Hoy no tengo ganas de escribir.
Para no responsabilizar a mi tedio, al destino, dios, el chupacabras, en fin, lo que sea, le echo la culpa a la hora: 7:17 p.m. y a este martes con cara de domingo.
Si menciono que no tengo ganas, no debería hacerlo y ya está. Quizá solo quiero llamar la atención y dármelas de víctima, para que alguien me pregunte qué me pasa, y esperar a que me suelten una frase vacía del estilo: “tranquilo, todo va a estar bien”.
¿Por qué lo hago?, es decir, ¿Por qué escribo si no tengo ganas?

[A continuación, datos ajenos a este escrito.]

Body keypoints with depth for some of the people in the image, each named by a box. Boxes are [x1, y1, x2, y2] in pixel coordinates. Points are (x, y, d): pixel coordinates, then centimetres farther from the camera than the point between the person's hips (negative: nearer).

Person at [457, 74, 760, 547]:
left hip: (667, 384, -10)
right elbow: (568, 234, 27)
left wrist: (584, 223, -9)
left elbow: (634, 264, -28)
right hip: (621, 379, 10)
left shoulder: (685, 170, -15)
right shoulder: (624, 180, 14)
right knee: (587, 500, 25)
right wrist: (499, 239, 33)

Porque ayer tampoco lo hice y pienso que si lo hago hoy, evitaré una catástrofe en mi vida o en la de otra persona.
Con catástrofe, como ya lo he dicho antes, me refiero a pequeños desbarajustes, casi imperceptibles en nuestras vidas, pero tan determinantes como un balazo en la cabeza, es decir, algo que no tiene reversa, pero que desvía al cauce de la vida en direcciones inimaginables.
Lo de no escribir es solo un decir, porque hoy acabé un texto de 2700 palabras, pero no pertenece a este espacio donde hablo de lo primero que se me venga a la cabeza, y que, repito, controla que el curso de los acontecimientos de la vida no se despiporre más de la cuenta.

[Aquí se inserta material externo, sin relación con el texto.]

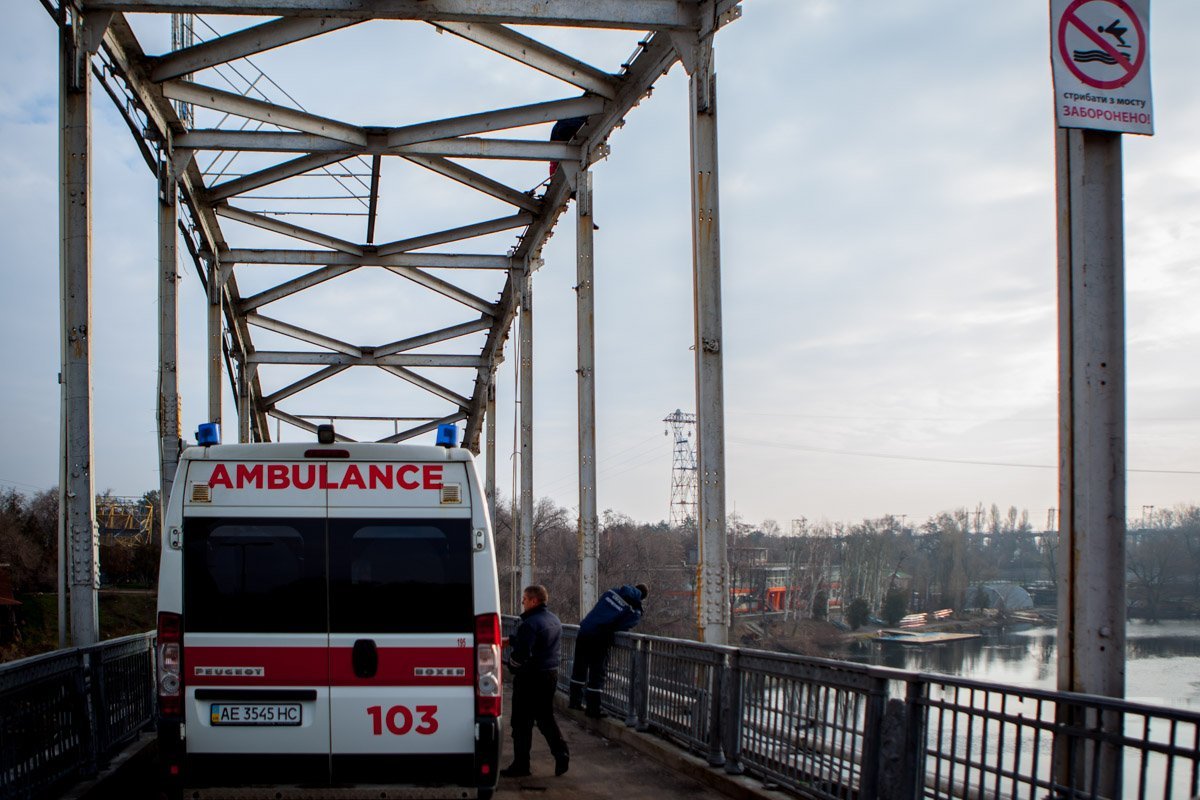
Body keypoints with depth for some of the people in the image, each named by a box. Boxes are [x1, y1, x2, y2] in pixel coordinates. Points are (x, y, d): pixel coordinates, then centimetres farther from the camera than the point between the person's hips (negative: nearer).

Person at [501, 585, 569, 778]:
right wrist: (511, 639, 25)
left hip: (531, 678, -8)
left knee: (522, 722, 2)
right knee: (545, 717, 18)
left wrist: (510, 660, -3)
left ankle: (521, 764, 7)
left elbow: (521, 655, -24)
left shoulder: (530, 624, -20)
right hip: (551, 674, 9)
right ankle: (561, 753, 4)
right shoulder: (554, 620, 10)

Sufro hoy, parece, de eso que algunos llaman El síndrome del domingo, pero como es martes, démosle un nuevo nombre: El síndrome del día festivo.

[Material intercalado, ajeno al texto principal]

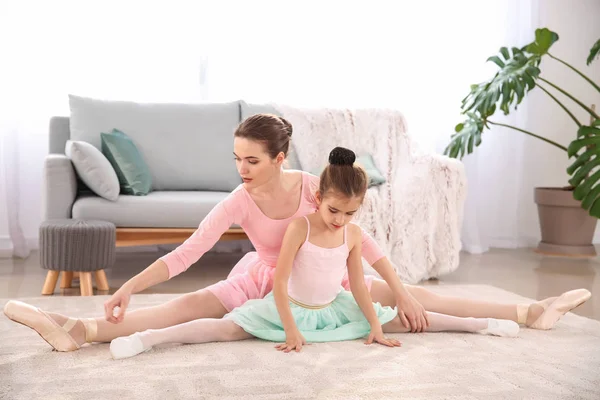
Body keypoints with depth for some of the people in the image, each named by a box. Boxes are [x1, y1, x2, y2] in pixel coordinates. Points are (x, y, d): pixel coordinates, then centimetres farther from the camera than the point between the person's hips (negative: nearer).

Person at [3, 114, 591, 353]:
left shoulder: (312, 186, -20)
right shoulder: (237, 204, -20)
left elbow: (361, 238, -16)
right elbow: (186, 253, -24)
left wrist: (401, 293, -18)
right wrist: (127, 288, -32)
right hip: (262, 279, 0)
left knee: (410, 294, -4)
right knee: (189, 305, -25)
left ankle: (530, 313, 1)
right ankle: (79, 330, -39)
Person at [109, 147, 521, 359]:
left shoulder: (353, 234, -7)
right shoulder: (300, 226, -21)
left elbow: (359, 285, 1)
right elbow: (279, 282, -21)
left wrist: (376, 328, -3)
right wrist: (291, 330, -21)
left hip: (334, 309, 4)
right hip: (290, 309, -4)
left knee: (396, 318, 6)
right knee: (227, 327, -23)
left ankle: (481, 324, 15)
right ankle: (150, 337, -30)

Recuerdo un domingo en el que ese síndrome tuvo un pico. Trabajaba en un lugar con un ambiente laboral tóxico y pensar que ya quedaban solo unas cuantas horas para volver me causaba un malestar, digamos espiritual.
No contento con lidiar con el tedio de la mejor forma posible, me fui a cine con mis hermanas a ver El Pianista, una película berracamente triste, que potencio la melancolía que cargaba ese día.